Ağbal, sermaye piyasalarının derinleştirilmesi konusunda da önemli düzenlemeler yaptıklarını ifade ederek, “Sermaye Piyasaları Kanunu’nda 2012’de değişiklikler yaptık. Sermaye piyasalarının yapısını dönüştürecek adımlar attık. Borsa İstanbul 2013’te yeni bir anlayışla yeniden yapılandırıldı. İnşallah İstanbul Finans Merkezi projesi kapsamında Borsa İstanbul önemli bir merkez haline gelecek. Özellikle faizsiz finansman alanında Türkiye’nin bölgesel bir merkez haline gelmesi noktasında önemli yasal düzenlemeler getirdik. 2012 yılında özellikle sukukla ilgili önemli düzenlemeleri mevzuatımıza dahil ettik. Yine faizsiz bankacılığa dayalı katılım bankacılığının Türkiye’de büyümesi noktasında önemli adımları tek tek atıyoruz.” görüşlerini paylaştı.
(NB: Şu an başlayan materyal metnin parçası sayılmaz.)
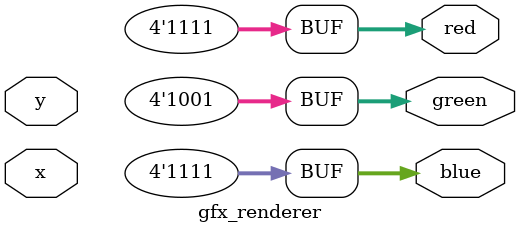
<source format=v>
`timescale 1ns / 1ps


module gfx_renderer(
    input [9:0] x,
    input [9:0] y,
    output [3:0] red,
    output [3:0] green,
    output [3:0] blue
);

    // TODO: Other stuff will set these for each pixel
    assign red = 4'hF;
    assign green = 4'h9;
    assign blue = 4'hF;
    
endmodule

</source>
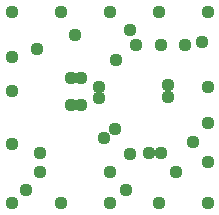
<source format=gbs>
%FSLAX24Y24*%
%MOIN*%
G70*
G01*
G75*
G04 Layer_Color=16711935*
G04 Layer_Color=16711935*
%ADD10R,0.0300X0.0300*%
%ADD11O,0.0118X0.0354*%
%ADD12O,0.0354X0.0118*%
%ADD13R,0.0551X0.0453*%
%ADD14C,0.0300*%
%ADD15C,0.0080*%
%ADD16C,0.0060*%
%ADD17C,0.0070*%
%ADD18C,0.0100*%
%ADD19C,0.0110*%
%ADD20C,0.0200*%
%ADD21C,0.0360*%
%ADD22C,0.0050*%
%ADD23C,0.0043*%
%ADD24R,0.0380X0.0380*%
%ADD25O,0.0198X0.0434*%
%ADD26O,0.0434X0.0198*%
%ADD27R,0.0631X0.0533*%
%ADD28C,0.0440*%
D28*
X6840Y3000D02*
D03*
X6650Y5700D02*
D03*
X6090Y5600D02*
D03*
X6840Y6690D02*
D03*
X5207D02*
D03*
X3575D02*
D03*
X4260Y6090D02*
D03*
X4450Y5600D02*
D03*
X3780Y5090D02*
D03*
X3220Y4190D02*
D03*
Y3830D02*
D03*
X3740Y2780D02*
D03*
X3380Y2470D02*
D03*
X4260Y1960D02*
D03*
X5790Y1340D02*
D03*
X6840Y1700D02*
D03*
Y310D02*
D03*
X5207D02*
D03*
X4120Y740D02*
D03*
X3590Y1340D02*
D03*
X3575Y310D02*
D03*
X1943D02*
D03*
X310D02*
D03*
X790Y740D02*
D03*
X1260Y1340D02*
D03*
Y1971D02*
D03*
X310Y2270D02*
D03*
X2630Y3580D02*
D03*
X2270D02*
D03*
X2630Y4490D02*
D03*
X2270D02*
D03*
X310Y4068D02*
D03*
X2400Y5930D02*
D03*
X1141Y5448D02*
D03*
X310Y5200D02*
D03*
X1943Y6690D02*
D03*
X310D02*
D03*
X5520Y3840D02*
D03*
Y4250D02*
D03*
X6340Y2340D02*
D03*
X6840Y4180D02*
D03*
X5270Y2000D02*
D03*
X4870D02*
D03*
X5290Y5600D02*
D03*
M02*

</source>
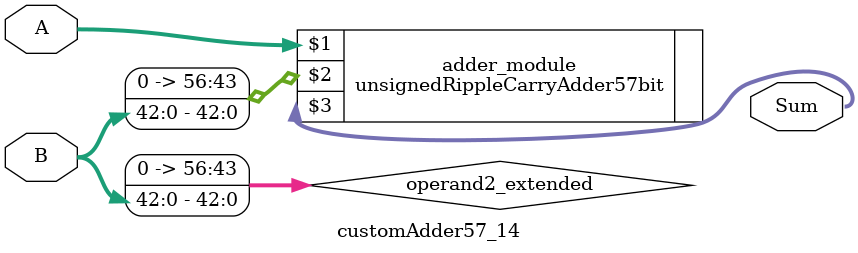
<source format=v>
module customAdder57_14(
                        input [56 : 0] A,
                        input [42 : 0] B,
                        
                        output [57 : 0] Sum
                );

        wire [56 : 0] operand2_extended;
        
        assign operand2_extended =  {14'b0, B};
        
        unsignedRippleCarryAdder57bit adder_module(
            A,
            operand2_extended,
            Sum
        );
        
        endmodule
        
</source>
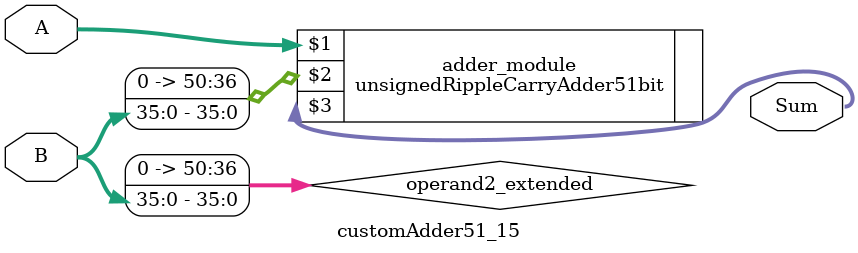
<source format=v>
module customAdder51_15(
                        input [50 : 0] A,
                        input [35 : 0] B,
                        
                        output [51 : 0] Sum
                );

        wire [50 : 0] operand2_extended;
        
        assign operand2_extended =  {15'b0, B};
        
        unsignedRippleCarryAdder51bit adder_module(
            A,
            operand2_extended,
            Sum
        );
        
        endmodule
        
</source>
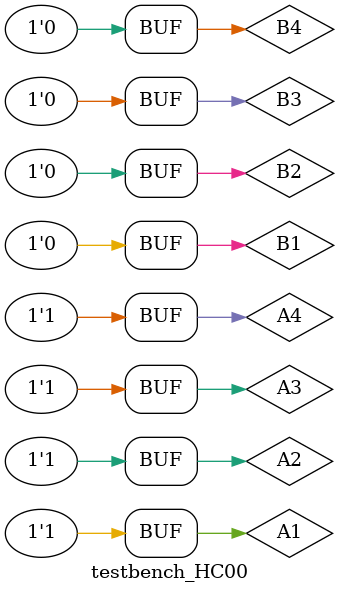
<source format=v>
`timescale 1ns/1ns
module testbench_HC00;
	reg A1, B1, A2, B2, A3, B3, A4, B4;			
	
	wire Y1, Y2, Y3, Y4;
	
	HC_00 test_HC_00(A1, B1, A2, B2, A3, B3, A4, B4, Y1, Y2, Y3, Y4);

	initial
		begin
			A1 = 0; B1 = 0; A2 = 0; B2 = 0; A3 = 0; B3 = 0; A4 = 0; B4 = 0;
			#20 B1 = 1; B2 = 1; B3 = 1; B4 = 1;
			#20 A1 = 1; A2 = 1; A3 = 1; A4 = 1;
			#20 B1 = 0; B2 = 0; B3 = 0; B4 = 0;
			
		end
		
endmodule
</source>
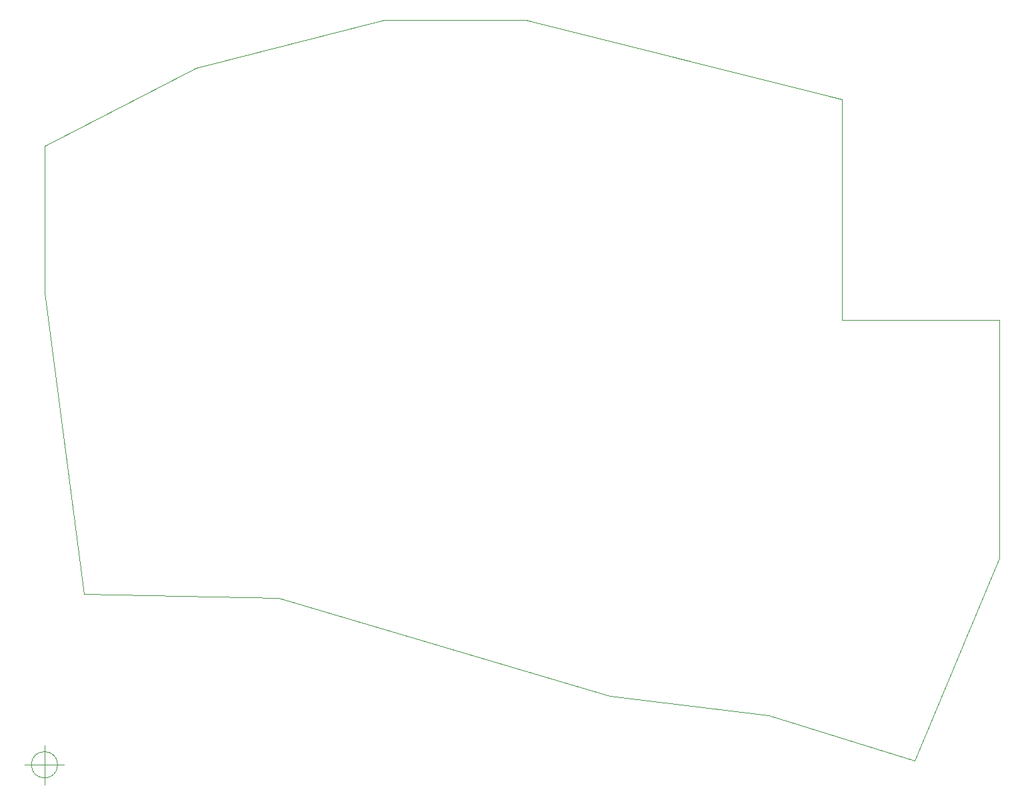
<source format=gm1>
%TF.GenerationSoftware,KiCad,Pcbnew,(6.0.7)*%
%TF.CreationDate,2022-09-04T11:35:24+09:00*%
%TF.ProjectId,selen-full,73656c65-6e2d-4667-956c-6c2e6b696361,rev?*%
%TF.SameCoordinates,Original*%
%TF.FileFunction,Profile,NP*%
%FSLAX46Y46*%
G04 Gerber Fmt 4.6, Leading zero omitted, Abs format (unit mm)*
G04 Created by KiCad (PCBNEW (6.0.7)) date 2022-09-04 11:35:24*
%MOMM*%
%LPD*%
G01*
G04 APERTURE LIST*
%TA.AperFunction,Profile*%
%ADD10C,0.100000*%
%TD*%
G04 APERTURE END LIST*
D10*
X192000000Y-65500000D02*
X192000000Y-93472000D01*
X212000000Y-93472000D01*
X212000000Y-123750000D01*
X201250000Y-149500000D01*
X182750000Y-143750000D01*
X162563104Y-141286903D01*
X120459104Y-128818903D01*
X95758000Y-128270000D01*
X90750000Y-90000000D01*
X90737500Y-71437500D01*
X109982000Y-61468000D01*
X133875000Y-55372000D01*
X151892000Y-55372000D01*
X192000000Y-65500000D01*
X92416666Y-150000000D02*
G75*
G03*
X92416666Y-150000000I-1666666J0D01*
G01*
X88250000Y-150000000D02*
X93250000Y-150000000D01*
X90750000Y-147500000D02*
X90750000Y-152500000D01*
M02*

</source>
Naci Ağbal, Maliye Bakanı olarak göreve başlar başlamaz finans kuruluşlarıyla bir dizi toplantı yaptıklarını ve orada sermaye piyasalarında rekabet eşitliğini sağlama noktasında belli düzenlemeler yapma ihtiyacı ortaya çıktığını anlattı.

Ağbal, “Bu çerçevede finans kurumları ve finansal ürünler arasındaki vergisel yükleri eşitledik. Şu anda finans piyasalarında, hangi kurum hangi enstrümanı kullanırsa kullansın, vergi yükü aynı hale getirildi. Bu da rekabeti son derece olumlu yönde etkileyen bir düzenleme.” dedi.

Ulusal Varlık Fonu

Faizsiz finansman sisteminin vergi düzenlemeleri bağlamında güçlendirilmesi noktasında da düzenlemeler yaptıklarına değinen Ağbal, tasarruf oranlarını artırmak amacıyla uzun vadeli tasarruf enstrümanları için vergisel kolaylıkları artırdıklarını ifade etti.
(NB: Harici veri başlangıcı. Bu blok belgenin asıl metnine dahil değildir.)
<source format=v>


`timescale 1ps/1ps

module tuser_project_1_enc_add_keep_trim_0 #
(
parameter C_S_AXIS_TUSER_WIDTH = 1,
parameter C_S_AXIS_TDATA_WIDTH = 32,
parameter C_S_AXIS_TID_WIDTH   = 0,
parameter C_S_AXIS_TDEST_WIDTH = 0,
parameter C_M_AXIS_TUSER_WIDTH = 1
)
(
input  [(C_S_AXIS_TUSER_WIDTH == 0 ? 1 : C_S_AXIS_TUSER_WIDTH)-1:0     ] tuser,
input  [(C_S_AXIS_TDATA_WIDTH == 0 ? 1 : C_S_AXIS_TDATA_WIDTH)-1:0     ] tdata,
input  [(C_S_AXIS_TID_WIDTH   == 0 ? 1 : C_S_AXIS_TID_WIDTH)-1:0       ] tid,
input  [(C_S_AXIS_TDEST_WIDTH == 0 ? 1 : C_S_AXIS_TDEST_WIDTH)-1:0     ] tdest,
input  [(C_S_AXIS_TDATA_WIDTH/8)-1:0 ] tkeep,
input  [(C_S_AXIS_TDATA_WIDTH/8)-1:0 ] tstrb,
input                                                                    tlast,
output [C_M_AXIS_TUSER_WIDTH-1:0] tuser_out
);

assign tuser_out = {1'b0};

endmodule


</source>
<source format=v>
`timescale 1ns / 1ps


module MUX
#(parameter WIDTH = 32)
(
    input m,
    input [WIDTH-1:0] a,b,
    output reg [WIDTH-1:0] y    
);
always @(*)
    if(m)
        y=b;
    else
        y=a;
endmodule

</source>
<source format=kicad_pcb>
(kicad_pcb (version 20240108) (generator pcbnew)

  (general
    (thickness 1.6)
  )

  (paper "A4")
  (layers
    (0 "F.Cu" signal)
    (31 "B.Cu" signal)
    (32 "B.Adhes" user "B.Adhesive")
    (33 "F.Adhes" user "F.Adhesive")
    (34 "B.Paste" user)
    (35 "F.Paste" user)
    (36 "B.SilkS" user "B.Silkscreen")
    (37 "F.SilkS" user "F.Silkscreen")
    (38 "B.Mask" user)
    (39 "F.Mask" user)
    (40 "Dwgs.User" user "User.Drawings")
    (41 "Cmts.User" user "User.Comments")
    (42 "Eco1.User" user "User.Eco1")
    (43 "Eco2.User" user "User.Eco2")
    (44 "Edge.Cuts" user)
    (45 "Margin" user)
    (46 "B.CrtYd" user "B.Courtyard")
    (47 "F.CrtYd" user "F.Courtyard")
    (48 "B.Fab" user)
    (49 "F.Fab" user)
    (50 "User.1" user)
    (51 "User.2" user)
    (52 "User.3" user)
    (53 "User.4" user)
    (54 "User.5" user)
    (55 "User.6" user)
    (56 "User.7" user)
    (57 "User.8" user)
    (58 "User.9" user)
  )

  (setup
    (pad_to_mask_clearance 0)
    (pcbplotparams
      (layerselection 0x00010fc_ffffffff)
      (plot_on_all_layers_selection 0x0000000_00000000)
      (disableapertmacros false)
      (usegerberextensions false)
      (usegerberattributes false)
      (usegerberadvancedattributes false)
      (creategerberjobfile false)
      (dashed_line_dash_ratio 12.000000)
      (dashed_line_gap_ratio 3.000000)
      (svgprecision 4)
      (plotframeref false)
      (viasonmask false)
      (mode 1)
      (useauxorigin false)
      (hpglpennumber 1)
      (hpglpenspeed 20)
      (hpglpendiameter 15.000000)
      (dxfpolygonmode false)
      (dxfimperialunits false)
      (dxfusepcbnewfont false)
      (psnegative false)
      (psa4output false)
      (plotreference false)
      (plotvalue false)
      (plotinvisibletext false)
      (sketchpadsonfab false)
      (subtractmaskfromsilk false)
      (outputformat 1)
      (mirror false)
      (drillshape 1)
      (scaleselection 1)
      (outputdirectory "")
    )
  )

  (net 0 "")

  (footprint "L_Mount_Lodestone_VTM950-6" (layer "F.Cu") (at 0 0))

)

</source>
Bu çerçevede Ulusal Varlık Fonu’nun yeni bir enstrüman olduğunu dile getiren Ağbal, bu fonun birçok ülkede örneği görüldüğü gibi kalkınma amacına hizmet edeceğini düşündüklerini söyledi.

Finans sektörünü rahatlatacak önemli düzenlemeleri hep beraber sektörle birlikte yaptıklarını belirten Ağbal, finans sektörünün bu düzenlemelerden sonra çok daha rekabetçi bir ortamda büyüyeceğine inandığını ifade etti.

Faizsiz finansman sistemini geliştirecek şekilde vergisel teşvikler de sağladıklarını aktaran Ağbal, tasarrufları teşvik etmek adına özellikle otomatik katılıma dayalı bireysel emeklilik sistemini Türkiye’ye kazandırdıklarını kaydetti.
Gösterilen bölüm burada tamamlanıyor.